**TASK TO COMPLETE**
The records follow. Copy them exactly, but omit the pictures.

*** EXTRACTED RECORDS ***

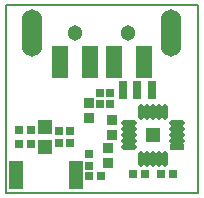
<source format=gts>
G04*
G04 #@! TF.GenerationSoftware,Altium Limited,Altium Designer,20.1.8 (145)*
G04*
G04 Layer_Color=8388736*
%FSLAX25Y25*%
%MOIN*%
G70*
G04*
G04 #@! TF.SameCoordinates,21FBFEBA-D07F-42F0-8C11-0AAD296DAF8C*
G04*
G04*
G04 #@! TF.FilePolarity,Negative*
G04*
G01*
G75*
%ADD15C,0.00500*%
%ADD27R,0.02769X0.05918*%
%ADD28R,0.02769X0.03162*%
%ADD29R,0.03300X0.03800*%
%ADD30O,0.01981X0.05131*%
%ADD31O,0.05131X0.01981*%
%ADD32R,0.05131X0.01981*%
%ADD33R,0.04737X0.04737*%
%ADD34R,0.03162X0.02769*%
%ADD35R,0.04737X0.05131*%
%ADD36R,0.04737X0.09461*%
%ADD37R,0.05524X0.10642*%
%ADD38C,0.05131*%
%ADD39O,0.06800X0.15800*%
D15*
X515158Y252559D02*
X579331D01*
X515158Y190110D02*
X579331D01*
X515158D02*
Y252559D01*
X579331Y190110D02*
Y252559D01*
D27*
X559100Y224400D02*
D03*
X563824Y224400D02*
D03*
X554376D02*
D03*
D28*
X549800Y223400D02*
D03*
Y219463D02*
D03*
X546700Y223400D02*
D03*
Y219463D02*
D03*
X542900Y202937D02*
D03*
Y199000D02*
D03*
X536500Y210568D02*
D03*
Y206631D02*
D03*
X532800Y210600D02*
D03*
Y206663D02*
D03*
D29*
X542800Y215000D02*
D03*
Y220000D02*
D03*
X549200Y204900D02*
D03*
Y199900D02*
D03*
X550600Y209300D02*
D03*
Y214300D02*
D03*
D30*
X568237Y201326D02*
D03*
X566268D02*
D03*
X564300D02*
D03*
X562331D02*
D03*
X560363D02*
D03*
Y217074D02*
D03*
X562331D02*
D03*
X564300D02*
D03*
X566268D02*
D03*
X568237D02*
D03*
D31*
X556426Y205263D02*
D03*
Y207231D02*
D03*
Y209200D02*
D03*
Y211169D02*
D03*
Y213137D02*
D03*
X572174D02*
D03*
Y211169D02*
D03*
Y209200D02*
D03*
Y207231D02*
D03*
D32*
Y205263D02*
D03*
D33*
X564300Y209200D02*
D03*
D34*
X561600Y196400D02*
D03*
X557663D02*
D03*
X519531Y210900D02*
D03*
X523468D02*
D03*
X519631Y206400D02*
D03*
X523568D02*
D03*
X570837Y196300D02*
D03*
X566900D02*
D03*
X543100Y195700D02*
D03*
X547037D02*
D03*
D35*
X528400Y205307D02*
D03*
Y212000D02*
D03*
D36*
X518600Y195900D02*
D03*
X538600Y195900D02*
D03*
D37*
X561210Y233526D02*
D03*
X551147D02*
D03*
X543273D02*
D03*
X533210D02*
D03*
D38*
X538300Y243400D02*
D03*
X556016D02*
D03*
D39*
X523930D02*
D03*
X570387D02*
D03*
M02*

</source>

*** End of EXTRACTED RECORDS ***

**RESPONSE BOX**
<source format=gts>
G04*
G04 #@! TF.GenerationSoftware,Altium Limited,Altium Designer,20.1.8 (145)*
G04*
G04 Layer_Color=8388736*
%FSLAX25Y25*%
%MOIN*%
G70*
G04*
G04 #@! TF.SameCoordinates,21FBFEBA-D07F-42F0-8C11-0AAD296DAF8C*
G04*
G04*
G04 #@! TF.FilePolarity,Negative*
G04*
G01*
G75*
%ADD15C,0.00500*%
%ADD27R,0.02769X0.05918*%
%ADD28R,0.02769X0.03162*%
%ADD29R,0.03300X0.03800*%
%ADD30O,0.01981X0.05131*%
%ADD31O,0.05131X0.01981*%
%ADD32R,0.05131X0.01981*%
%ADD33R,0.04737X0.04737*%
%ADD34R,0.03162X0.02769*%
%ADD35R,0.04737X0.05131*%
%ADD36R,0.04737X0.09461*%
%ADD37R,0.05524X0.10642*%
%ADD38C,0.05131*%
%ADD39O,0.06800X0.15800*%
D15*
X515158Y252559D02*
X579331D01*
X515158Y190110D02*
X579331D01*
X515158D02*
Y252559D01*
X579331Y190110D02*
Y252559D01*
D27*
X559100Y224400D02*
D03*
X563824Y224400D02*
D03*
X554376D02*
D03*
D28*
X549800Y223400D02*
D03*
Y219463D02*
D03*
X546700Y223400D02*
D03*
Y219463D02*
D03*
X542900Y202937D02*
D03*
Y199000D02*
D03*
X536500Y210568D02*
D03*
Y206631D02*
D03*
X532800Y210600D02*
D03*
Y206663D02*
D03*
D29*
X542800Y215000D02*
D03*
Y220000D02*
D03*
X549200Y204900D02*
D03*
Y199900D02*
D03*
X550600Y209300D02*
D03*
Y214300D02*
D03*
D30*
X568237Y201326D02*
D03*
X566268D02*
D03*
X564300D02*
D03*
X562331D02*
D03*
X560363D02*
D03*
Y217074D02*
D03*
X562331D02*
D03*
X564300D02*
D03*
X566268D02*
D03*
X568237D02*
D03*
D31*
X556426Y205263D02*
D03*
Y207231D02*
D03*
Y209200D02*
D03*
Y211169D02*
D03*
Y213137D02*
D03*
X572174D02*
D03*
Y211169D02*
D03*
Y209200D02*
D03*
Y207231D02*
D03*
D32*
Y205263D02*
D03*
D33*
X564300Y209200D02*
D03*
D34*
X561600Y196400D02*
D03*
X557663D02*
D03*
X519531Y210900D02*
D03*
X523468D02*
D03*
X519631Y206400D02*
D03*
X523568D02*
D03*
X570837Y196300D02*
D03*
X566900D02*
D03*
X543100Y195700D02*
D03*
X547037D02*
D03*
D35*
X528400Y205307D02*
D03*
Y212000D02*
D03*
D36*
X518600Y195900D02*
D03*
X538600Y195900D02*
D03*
D37*
X561210Y233526D02*
D03*
X551147D02*
D03*
X543273D02*
D03*
X533210D02*
D03*
D38*
X538300Y243400D02*
D03*
X556016D02*
D03*
D39*
X523930D02*
D03*
X570387D02*
D03*
M02*

</source>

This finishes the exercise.